_Estratto della pagina_
In “Anima popolare” c’è un’attenzione filologica all’uso degli strumenti con recuperi come quello delle sonorità del piffero, per esempio.

Questo è l’aspetto basilare di questa idea. Questo colore dato da strumenti della tradizione come piffero, fisarmonica e cornamusa è quello tipico di quella zona al cui patrimonio abbiamo guardato, integrandolo, poi, con altri strumenti come basso, batteria, chitarra. Attualmente stiamo studiando una contaminazione ancora più profonda. Ora siamo in studio di registrazione per il secondo album, poiché il progetto di “Anima popolare” prevede l’uscita di tre dischi. Il secondo dovrebbe uscire questo autunno e sarà l’omaggio alla tradizione della scuola milanese intitolato “Milano d’autore” e poi il terzo album sarà tutto originale. Stiamo evolvendo il suono, stiamo già andando oltre la contaminazione di “Anima popolare”.

 

Quali racconti e quali storie percorrono queste canzoni?

Le storie che si raccontano sono storie semplici di vita quotidiana senza cadere, però nella nostalgia. L’idea di base è molto moderna. Ci sono, poi, altri temi che vanno oltre gli aspetti più semplicemente legati alla vita quotidiana. C’è, per esempio, una canzone come Il Bounty dedicata al libero pensiero, alla filosofia presentata come ammutinamento rispetto al mainstream. Ci sono anche canzoni che parlano della balera, un mondo popolare che abbiamo anche preso in giro come nella canzone Bluzer, un acronimo che sta per valzer in blues, un tentativo di contaminare la musica del valzer con quella del blues.

 

Direttamente derivato dalla tradizione anche lo spirito satirico e ludico di questi pezzi aggiornato, naturalmente, ai giorni nostri. Continua con questo lavoro quella ricerca di una “via ludica all’impegno” che è un po’ la cifra del tuo percorso artistico.

_Dati registrati_
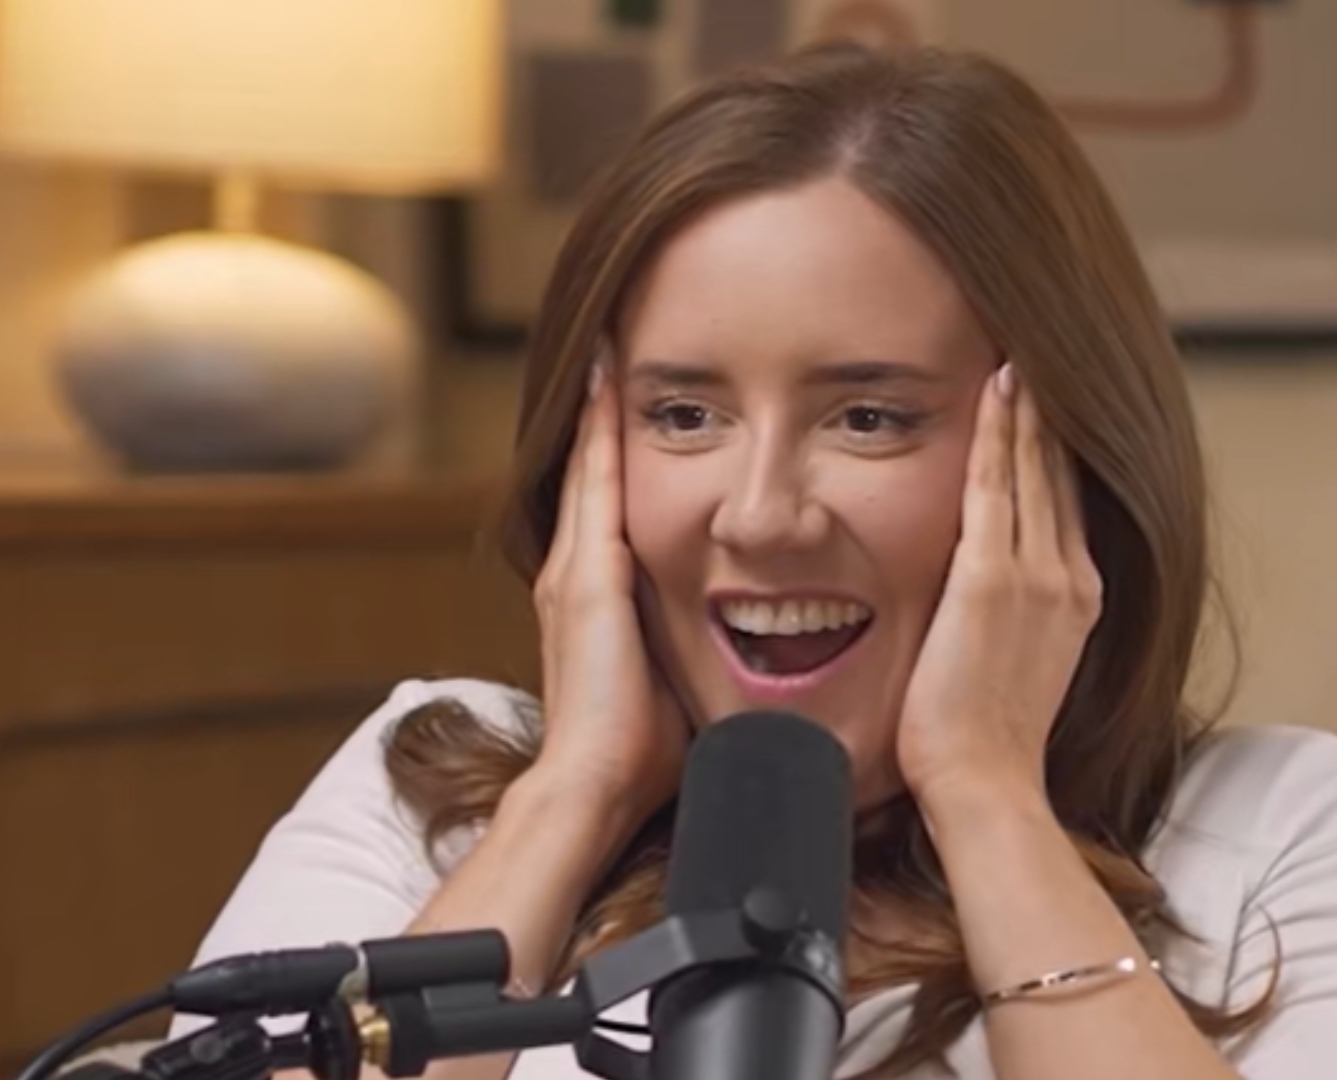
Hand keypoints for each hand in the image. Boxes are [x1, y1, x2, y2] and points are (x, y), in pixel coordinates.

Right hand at [528, 360, 689, 827]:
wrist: (596, 788)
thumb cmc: (645, 757)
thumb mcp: (680, 686)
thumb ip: (704, 657)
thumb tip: (762, 662)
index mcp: (595, 602)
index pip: (607, 512)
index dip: (617, 462)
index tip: (640, 416)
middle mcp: (574, 576)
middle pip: (588, 476)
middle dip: (600, 421)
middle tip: (613, 358)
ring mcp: (574, 572)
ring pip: (587, 468)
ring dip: (598, 411)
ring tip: (608, 352)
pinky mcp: (589, 575)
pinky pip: (595, 481)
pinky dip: (600, 430)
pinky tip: (611, 383)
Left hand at [896, 363, 1103, 808]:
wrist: (987, 781)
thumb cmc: (988, 741)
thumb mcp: (1019, 666)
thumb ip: (1015, 619)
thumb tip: (990, 602)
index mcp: (1080, 598)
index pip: (1071, 504)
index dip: (1063, 450)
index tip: (1053, 404)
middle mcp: (1071, 577)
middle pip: (1063, 474)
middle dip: (1052, 414)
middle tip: (1042, 354)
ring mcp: (1038, 574)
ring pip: (1036, 467)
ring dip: (1029, 407)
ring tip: (1021, 354)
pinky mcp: (992, 577)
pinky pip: (997, 483)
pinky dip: (999, 431)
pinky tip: (997, 388)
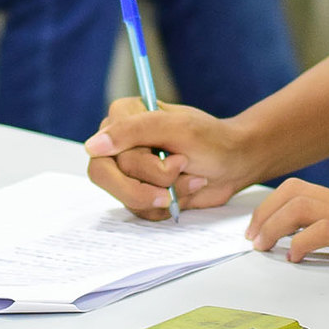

_Cosa fare_
Riporta l'intero estratto sull'album «Anima popolare», parola per parola e senza alcuna modifica. I record non hanno alcun legame con l'estratto.

_Soluzione_
In “Anima popolare” c’è un’attenzione filologica all’uso degli strumenti con recuperi come quello delle sonorità del piffero, per esempio.

Questo è l’aspetto basilare di questa idea. Questo colore dato da strumenti della tradizione come piffero, fisarmonica e cornamusa è quello tipico di quella zona al cui patrimonio abbiamo guardato, integrandolo, poi, con altri strumenti come basso, batteria, chitarra. Attualmente stiamo studiando una contaminazione ancora più profonda. Ora siamo in studio di registrazione per il secondo album, poiché il progetto di “Anima popolare” prevede l’uscita di tre dischi. Il secondo dovrebbe uscire questo autunno e sarà l’omaggio alla tradizione della scuola milanese intitolato “Milano d’autore” e poi il terzo album sarà tutto originale. Stiamo evolvendo il suono, stiamo già andando oltre la contaminazione di “Anima popolare”.

 

Quali racconti e quali storie percorrono queste canzoni?

Le storie che si raccontano sono storie semplici di vita quotidiana senza cadere, però nella nostalgia. L’idea di base è molto moderna. Ci sono, poi, altri temi che vanno oltre gli aspetti più semplicemente legati alla vita quotidiana. C’è, per esempio, una canzone come Il Bounty dedicata al libero pensiero, alla filosofia presentata come ammutinamento rispetto al mainstream. Ci sono anche canzoni che parlano della balera, un mondo popolare che abbiamo anche preso in giro come nella canzone Bluzer, un acronimo che sta per valzer in blues, un tentativo di contaminare la musica del valzer con quella del blues.

 

Direttamente derivato dalla tradizione anche lo spirito satirico e ludico di questi pezzi aggiornato, naturalmente, ai giorni nostri. Continua con questo lavoro quella ricerca di una “via ludica all’impegno” che è un po’ la cifra del tuo percorso artistico.